I have been using cudaMallocPitch and cudaMemcpy2D, I first allocate enough space on the device for X and X_transpose*X. I copy X to the device, my kernel takes two inputs, the X matrix, then the space to write the X_transpose * X result.
Using the profiler the kernel originally took 104 seconds to execute on a matrix of size 5000x6000. I pad the matrix with zeros on the host so that it is a multiple of the block size to avoid checking the bounds of the matrix in the kernel. I use a block size of 32 by 32.
I made some changes to try to maximize coalesced reads/writes to global memory, this seemed to help significantly. Using the visual profiler to profile the release build of my code, the kernel now takes 4.27 seconds to execute.
I haven't done an accurate timing of my matlab execution(just the operation X'*X;), but it appears to be about 3 seconds. I was hoping I could get much better speedups than matlab using CUDA.
The nvidia visual profiler is unable to find any issues with my kernel, I was hoping the community here might have some suggestions as to how I can make it go faster.
The kernel code:
__global__ void XTXKernel(Matrix X, Matrix XTX) {
//find location in output matrix
int blockRow = blockIdx.y;
int blockCol = blockIdx.x;
int row = threadIdx.y;
int col = threadIdx.x;
Matrix XTXsub = GetSubMatrix(XTX, blockRow, blockCol);
float Cvalue = 0;
for(int m = 0; m < (X.paddedHeight / BLOCK_SIZE); ++m) {
//Get sub-matrix
Matrix Xsub = GetSubMatrix(X, m, blockCol);
Matrix XTsub = GetSubMatrix(X, m, blockRow);
__shared__ float Xs[BLOCK_SIZE][BLOCK_SIZE];
__shared__ float XTs[BLOCK_SIZE][BLOCK_SIZE];
//Xs[row][col] = GetElement(Xsub, row, col);
//XTs[row][col] = GetElement(XTsub, col, row);
Xs[row][col] = *(float*)((char*)Xsub.data + row*Xsub.pitch) + col;
XTs[col][row] = *(float*)((char*)XTsub.data + row*XTsub.pitch) + col;
__syncthreads();
for(int e = 0; e < BLOCK_SIZE; ++e)
Cvalue += Xs[e][row] * XTs[col][e];
__syncthreads();
}
//write the result to the XTX matrix
//SetElement(XTXsub, row, col, Cvalue);
((float *)((char*)XTXsub.data + row*XTX.pitch) + col)[0] = Cvalue;
}
The definition of my Matrix structure:
struct Matrix {
matrixLocation location;
unsigned int width; //width of matrix(# cols)

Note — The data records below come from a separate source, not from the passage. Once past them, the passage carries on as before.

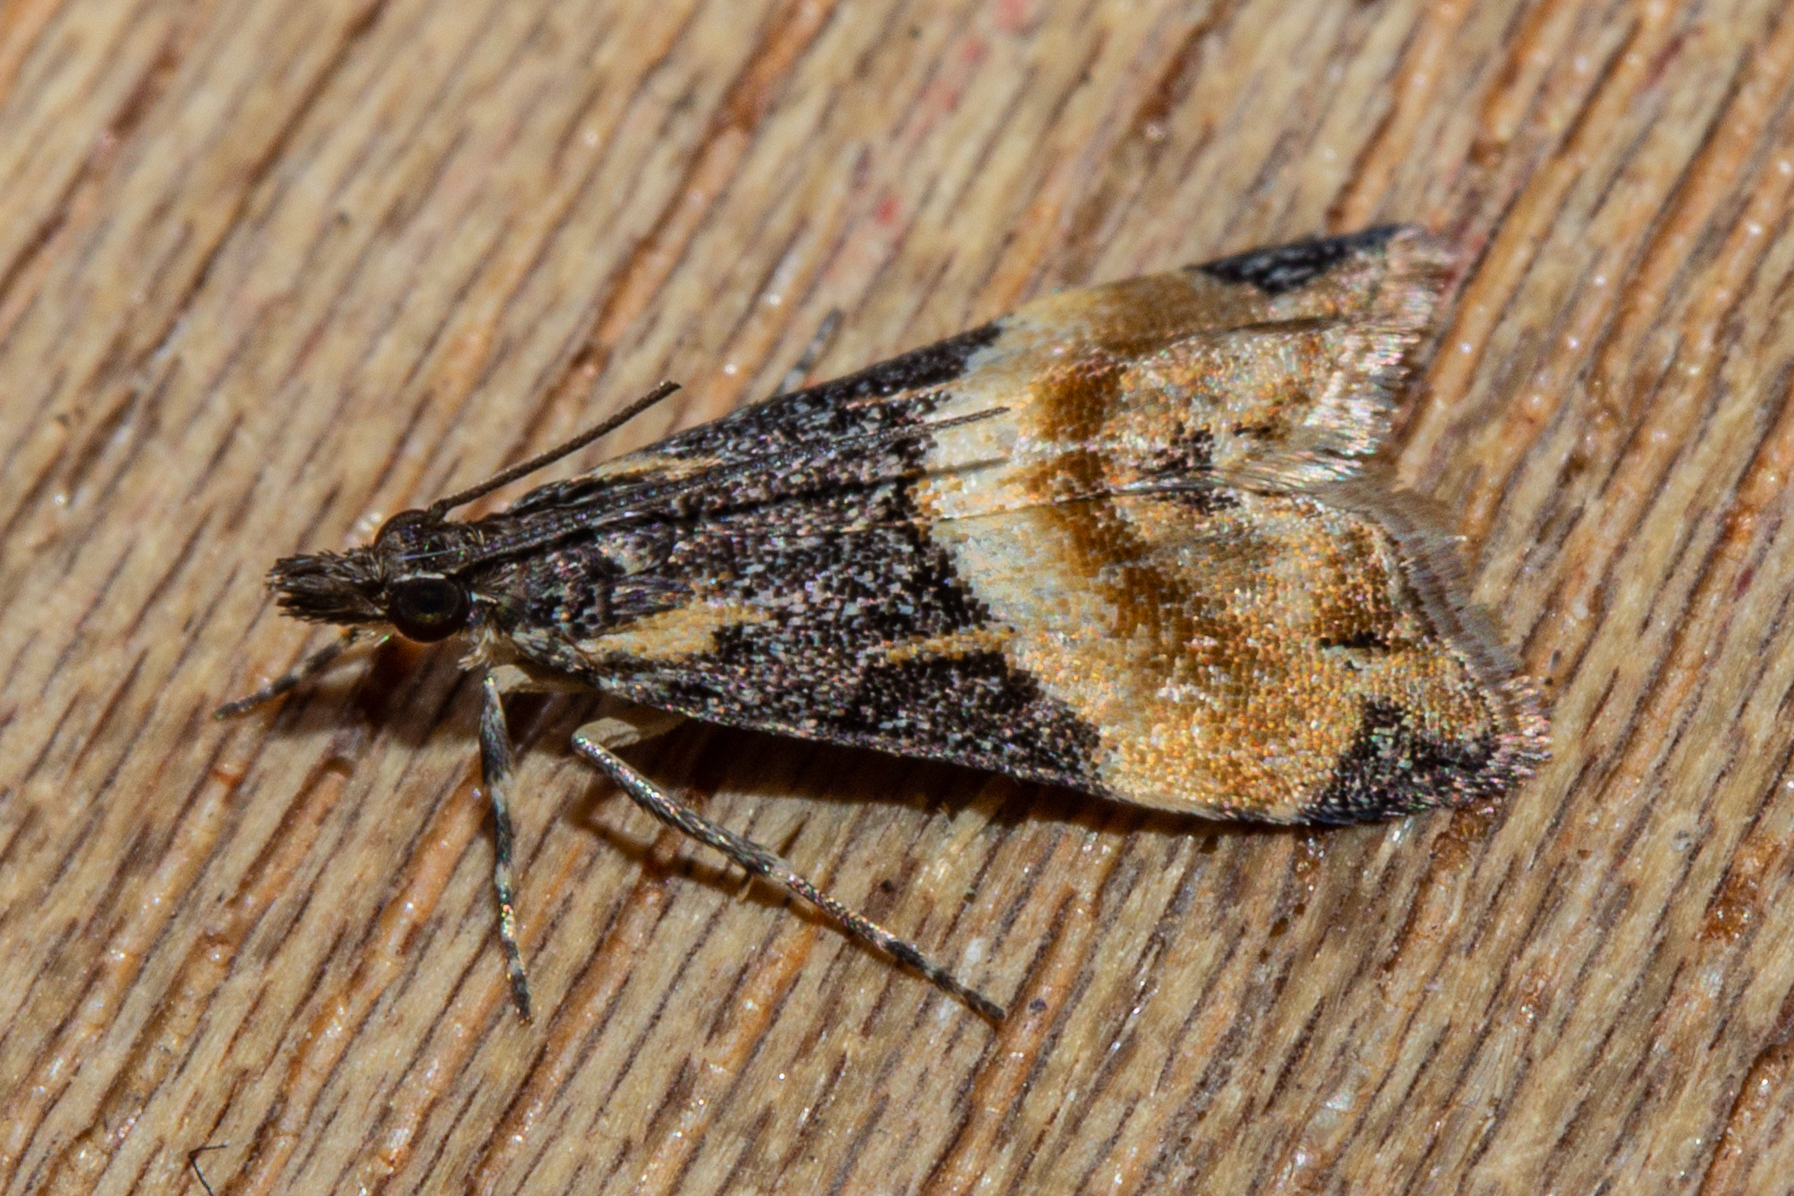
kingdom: Animalia
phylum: Arthropoda
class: Insecta
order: Lepidoptera
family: Crambidae
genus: Eudonia
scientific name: Eudonia chlamydota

unsigned int height; //height of matrix(# rows)
unsigned int paddedWidth; //zero padded width
unsigned int paddedHeight; //zero padded height
float* data; //pointer to linear array of data elements
size_t pitch; //pitch in bytes, the paddedHeight*sizeof(float) for host, device determines own pitch
size_t size; //total number of elements in the matrix
size_t paddedSize; //total number of elements counting zero padding
};
Thanks in advance for your suggestions.
EDIT: I forgot to mention, I am running the on a Kepler card, GTX 670 4GB.

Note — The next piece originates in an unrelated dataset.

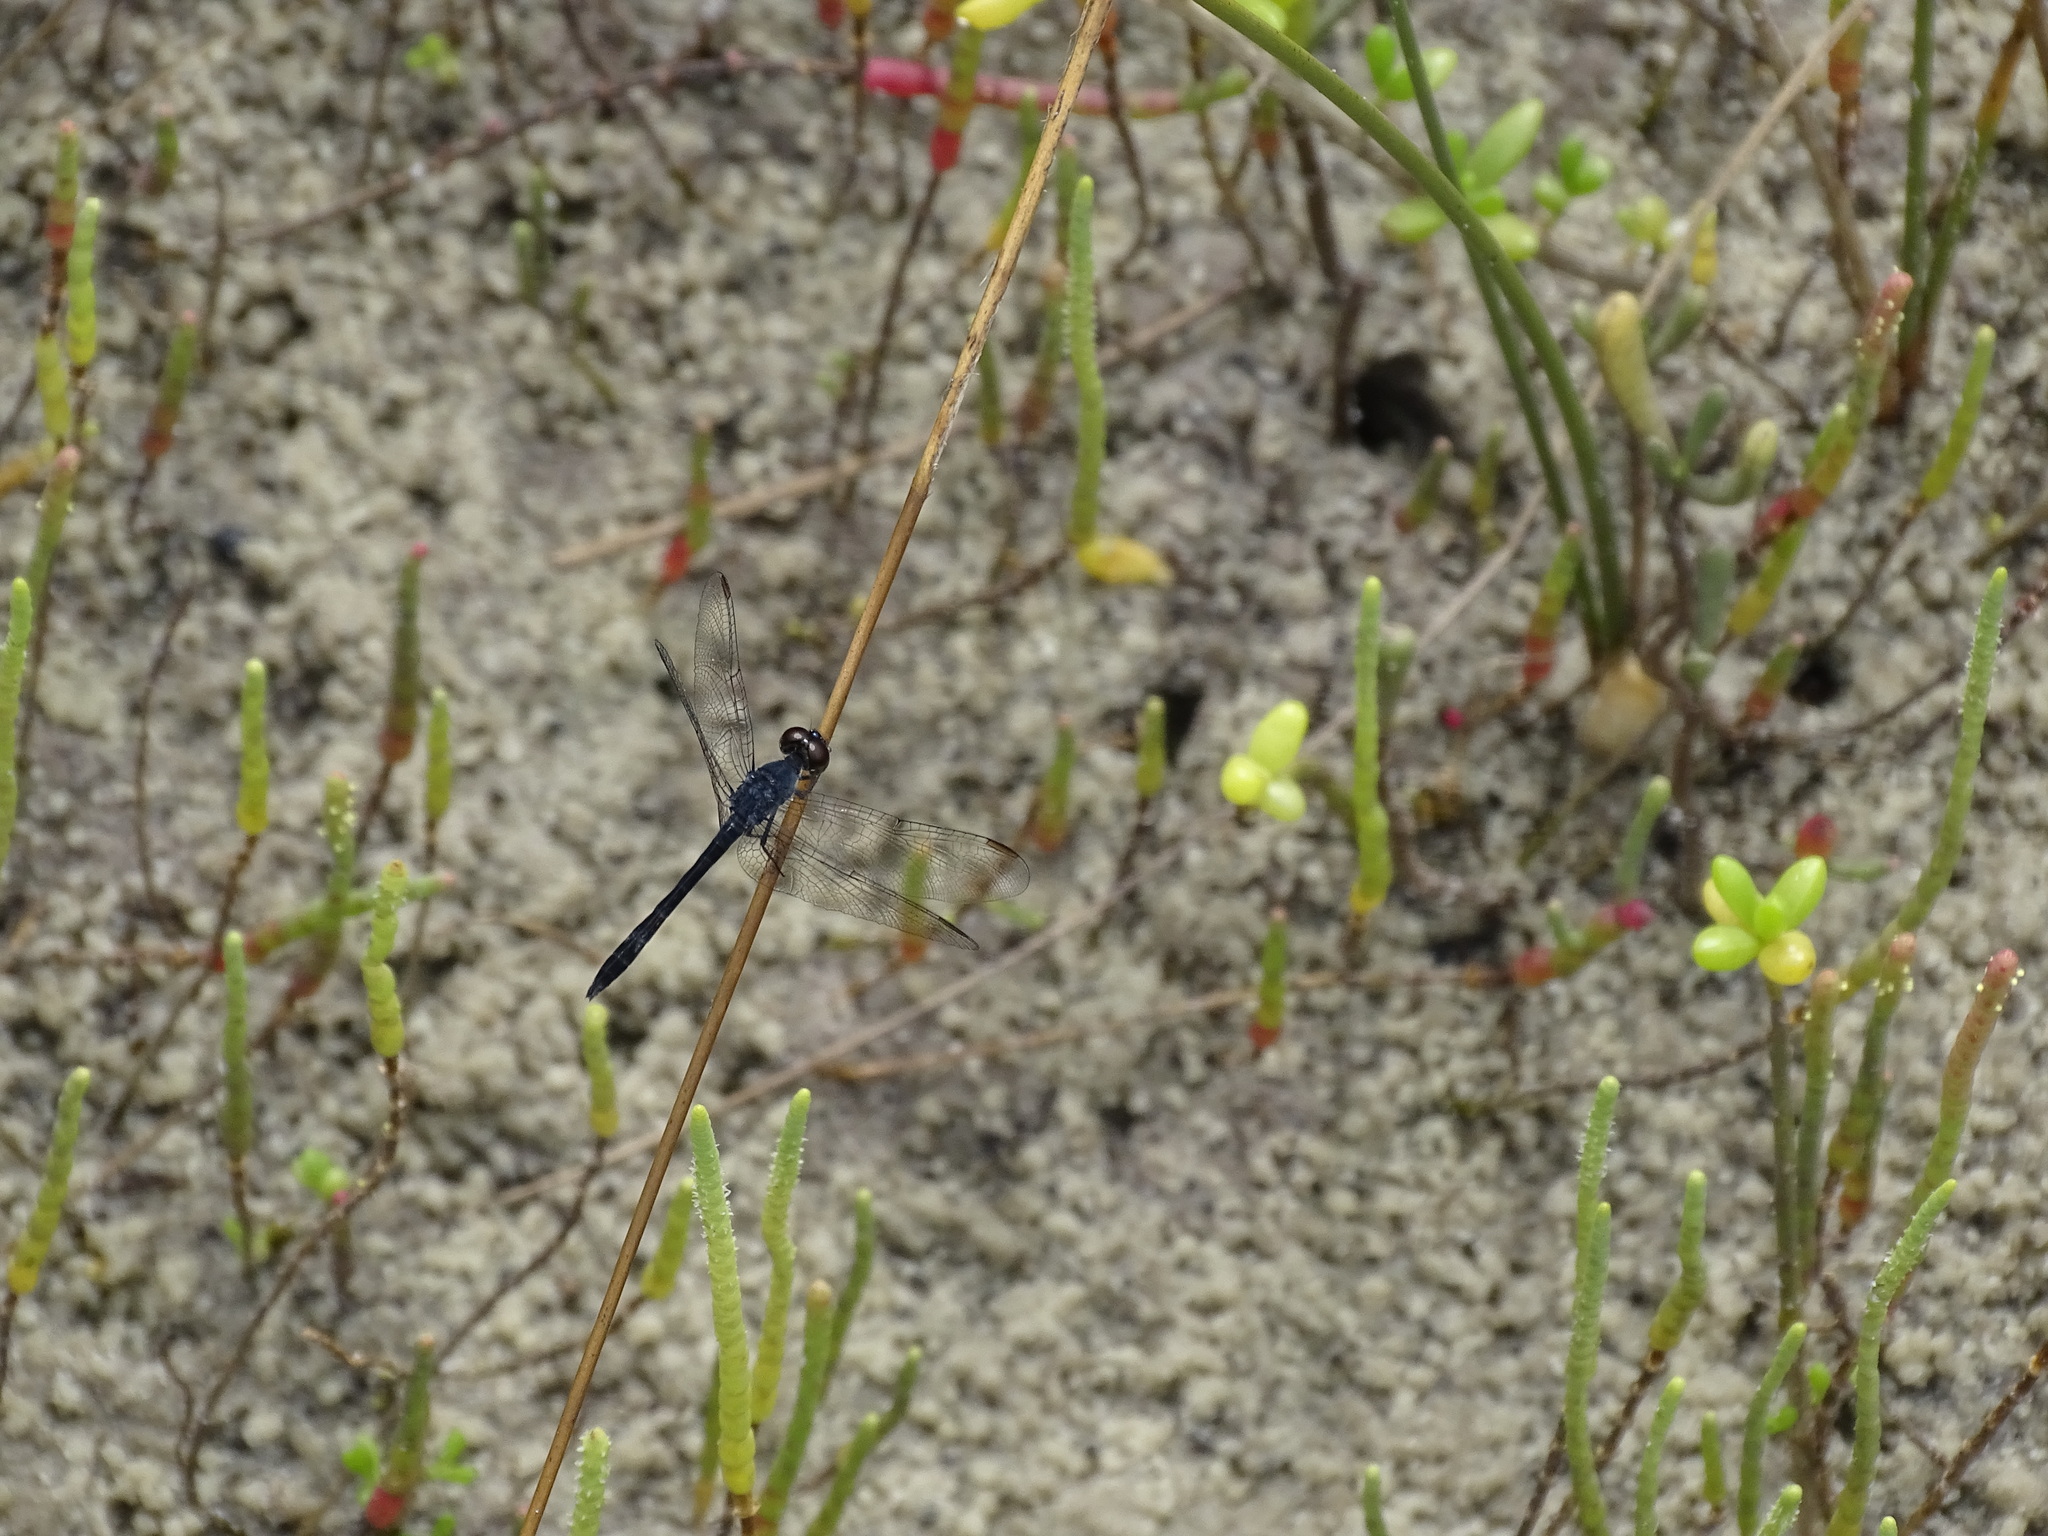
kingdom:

Smaller block size like 16x16 or 8x8 may be faster. This slides also demos larger non-square size of block/shared mem may be faster for particular matrix size.
For shared mem allocation, add a dumy element on the leading dimension by using [BLOCK_SIZE][BLOCK_SIZE+1] to avoid the bank conflict.
Try to unroll the inner for loop by using #pragma unroll
On the other hand, You probably won't be much faster than matlab GPU code for large enough A'*A. Since the performance bottleneck of matlab is the invoking overhead rather than the kernel performance.
The cuBLAS routine culas_gemm() may have highest performance for matrix multiplication. You could compare yours with it.
MAGMA routine magma_gemm() has higher performance than cuBLAS in some cases. It's a open source project. You may also get some ideas from their code.